## Text under study
===============
Colorado survived.

After a week of talk and a week of hype and every sports talk show setting up shop in Boulder to highlight the 18th-ranked Colorado Buffaloes and head coach Deion Sanders, Colorado State walked into Folsom Field looking to prove it belonged. And let’s be clear here: for most of the evening, Colorado State was the better football team.

And yet it was Colorado that walked off with a 43-35 win over the Rams.

The Buffs are 3-0.

Here are three takeaways from the game.

Shedeur the conductor

Colorado was dead in the water deep into the fourth quarter. Quarterback Shedeur Sanders was doing everything in his power to keep CU in the football game, but the Buffs had yet to crack the Rams’ defense and get into the endzone.

When CSU punted from just past midfield, up eight, and gave CU the football back with 2:02 to play, it felt like a moment for Sanders to cement his status as a top player in the country.

Colorado took over at its 2-yard-line.

With the game on the line, Sanders drove the Buffs 98 yards in seven plays and 1:30.

He had completions of 11, 16, and 26 yards before hitting Jimmy Horn Jr. for a 45-yard touchdown.

Sanders then pulled off the two-point conversion to tie the game and force overtime.

And later he delivered this throw that effectively won it in the second OT period.

Sanders is a magician with the football. Just the latest in a line of elite quarterbacks tearing it up in the Pac-12 conference this season.

It took him a bit to find spots to attack in the Colorado State secondary, and he threw his first interception of the season in the game, but it wasn’t a careless mistake by any means. As the game wore on, Sanders just continued to go exactly where he needed to go with the ball.

He finished the game 38-for-47 passing for 348 yards, four touchdowns, and the one interception.

Colorado has a bona fide star playing quarterback.

Buffs have to figure out the run game

Colorado’s offensive deficiencies were clear in Weeks 1 and 2. The Buffs couldn’t run the football.

It didn’t matter against a TCU team that couldn’t make an open-field tackle to save its life. And it didn’t matter against a Nebraska team that couldn’t stop turning the football over. But it mattered against the Rams. Colorado had just 70 rushing yards on 25 attempts.

TCU, for whatever reason, chose not to heat up Shedeur Sanders. Nebraska did and it worked. Colorado State did and made him uncomfortable for long stretches of the game.
===============
## What to do
1. Name every college football team mentioned in the article on Colorado's game against Colorado State.
2. Extend the article on Colorado's 43-35 win over Colorado State, picking up right after its final sentence.

## Given data
===============
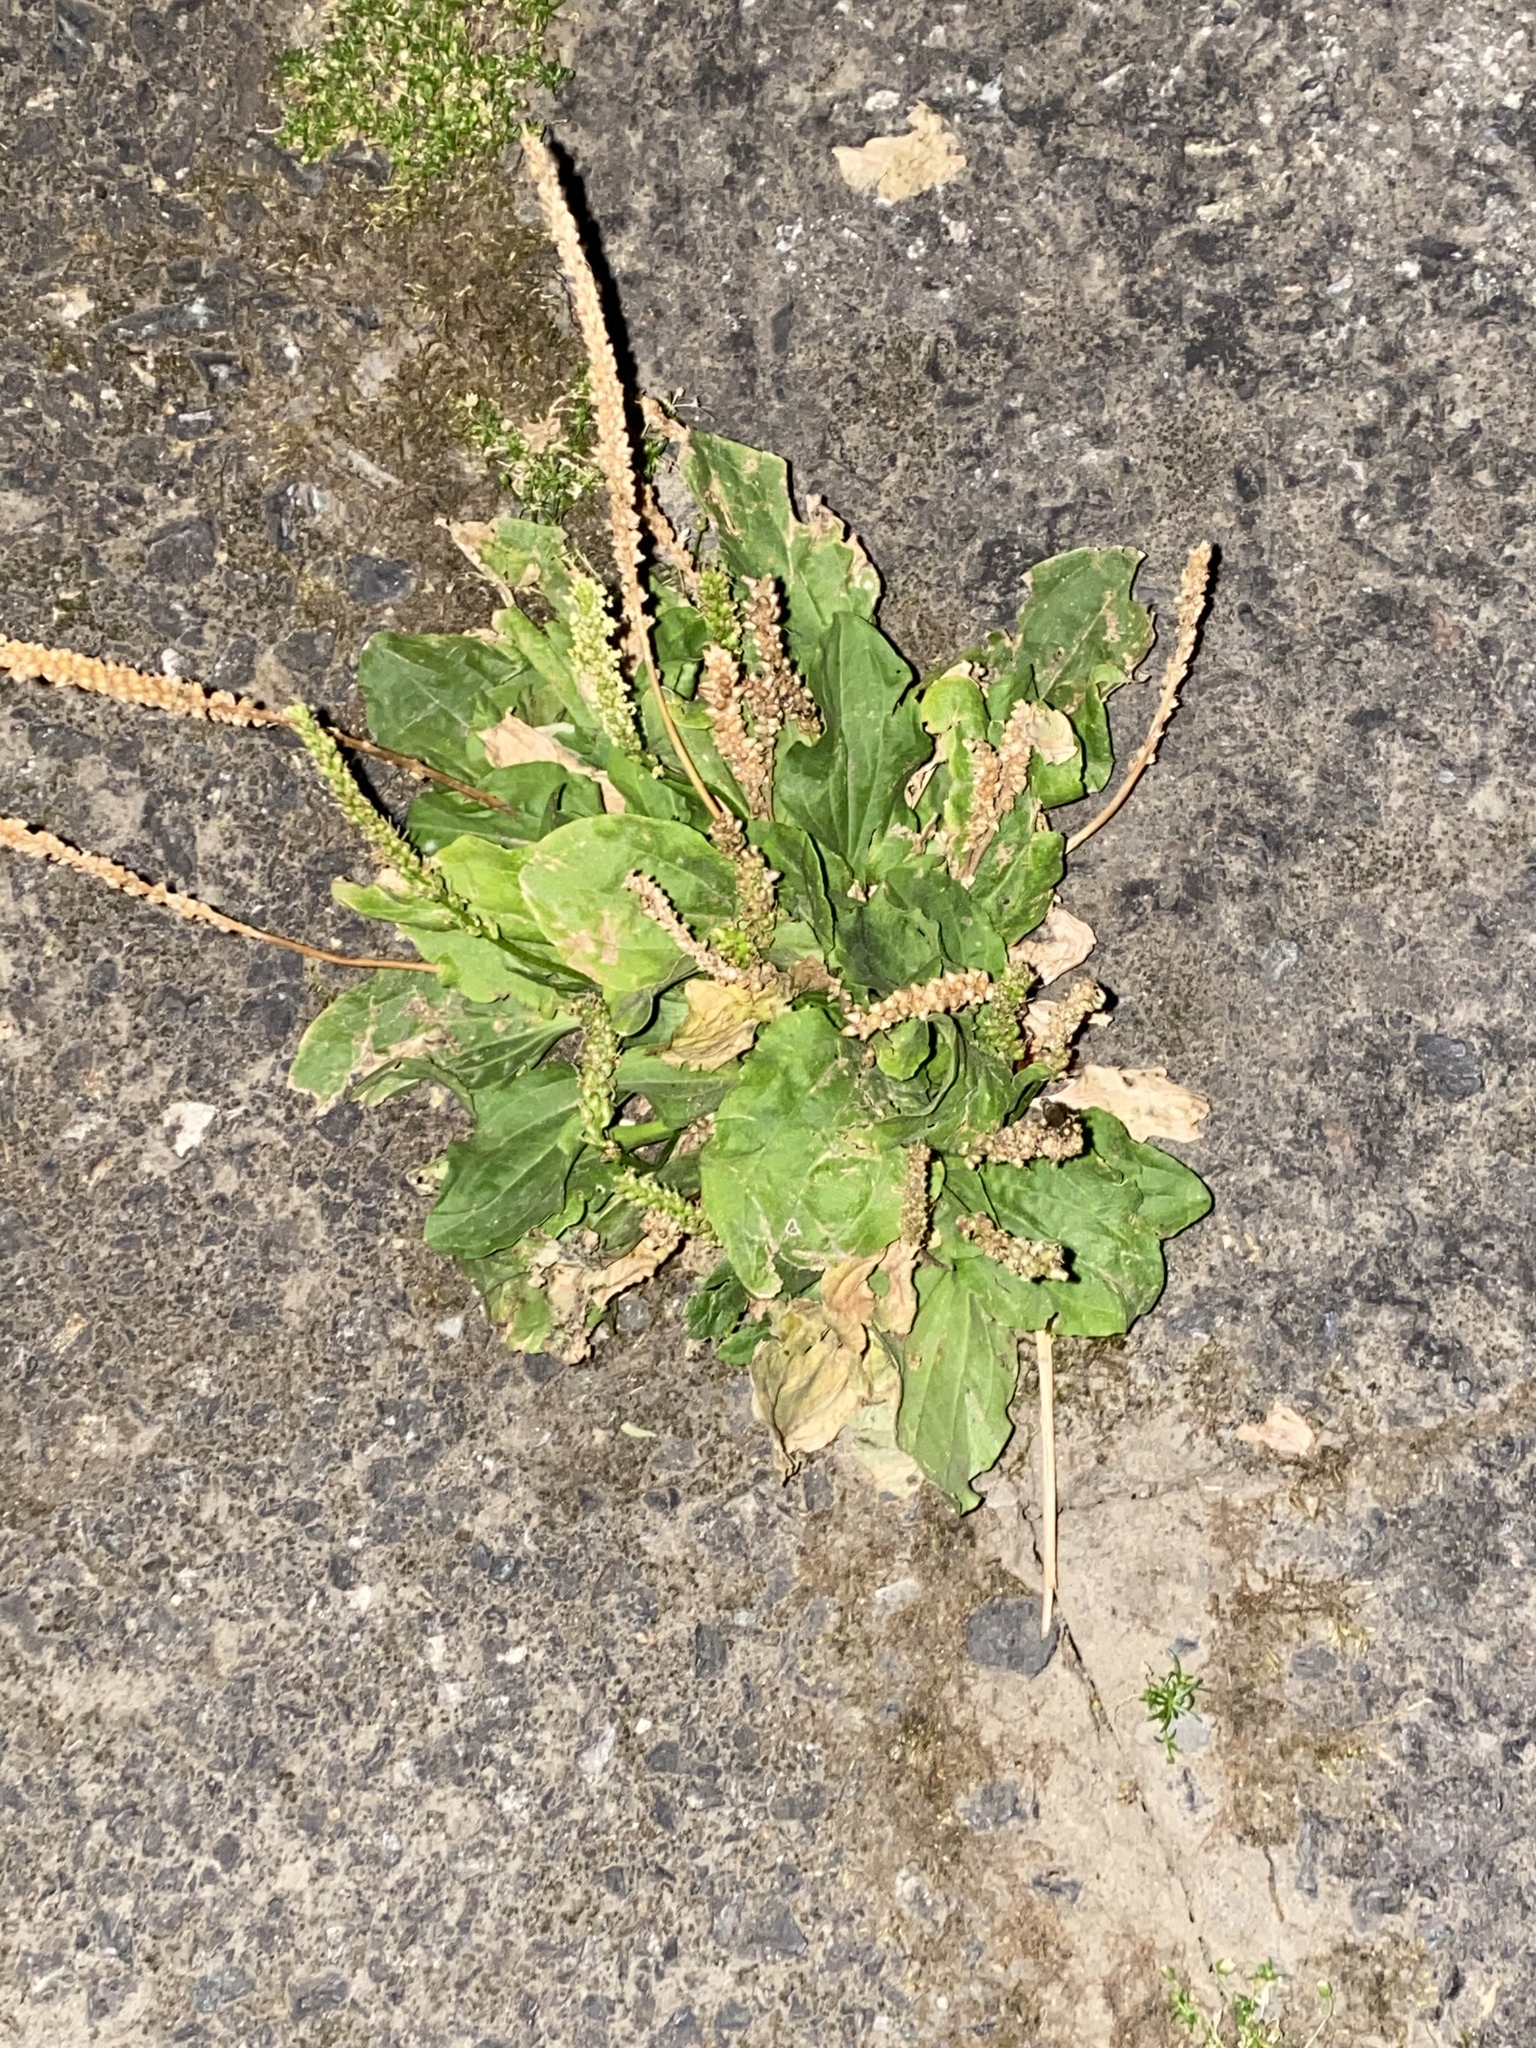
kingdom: Plantae
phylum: Tracheophyta
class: Magnoliopsida
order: Lamiales
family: Plantaginaceae
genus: Plantago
===============
## Answers given
1. Colorado (the Buffaloes), Colorado State (the Rams), TCU, Nebraska

2.
CU’s drive chart before the game-tying possession at the end:

  • 3 plays, -1 yard, interception
  • 3 plays, 20 yards, fumble
  • 7 plays, 71 yards, touchdown
  • 4 plays, 11 yards, punt
  • 3 plays, 2 yards, punt
  • 3 plays, -5 yards, punt
  • 3 plays, -1 yard, punt
  • 4 plays, 24 yards, punt
  • 8 plays, 43 yards, missed field goal
  • 10 plays, 43 yards, field goal
  • 11 plays, 52 yards, field goal

There’s one good drive in there.

When you can’t run the football and give your offense some semblance of balance, you put the entire burden on your quarterback’s shoulders. Sanders has been brilliant to this point, enough to overcome the deficiencies against TCU and Nebraska because he piloted an explosive passing attack.

Colorado State sacked him four times and kept most everything in front of them. Before that final drive of regulation, the Buffs had one play that gained more than 20 yards through the air. They had five against Nebraska and six against TCU. That was a huge part of CSU being in this game. In nonconference play, the Buffs played with fire a bit. Two of the three games were barn-burners that relied on Sanders bailing them out.

In Week 3, it was Colorado State and Sanders that bailed them out.

Jay Norvell masterclass

Colorado State’s head coach ignited a war of words during the week by calling into question Deion Sanders’ professionalism.

Fitting, then, that his team went out on Saturday and looked like one of the most undisciplined groups in the country.

Colorado State should have won that game in regulation, and it probably should have had the game put to bed well before the final buzzer.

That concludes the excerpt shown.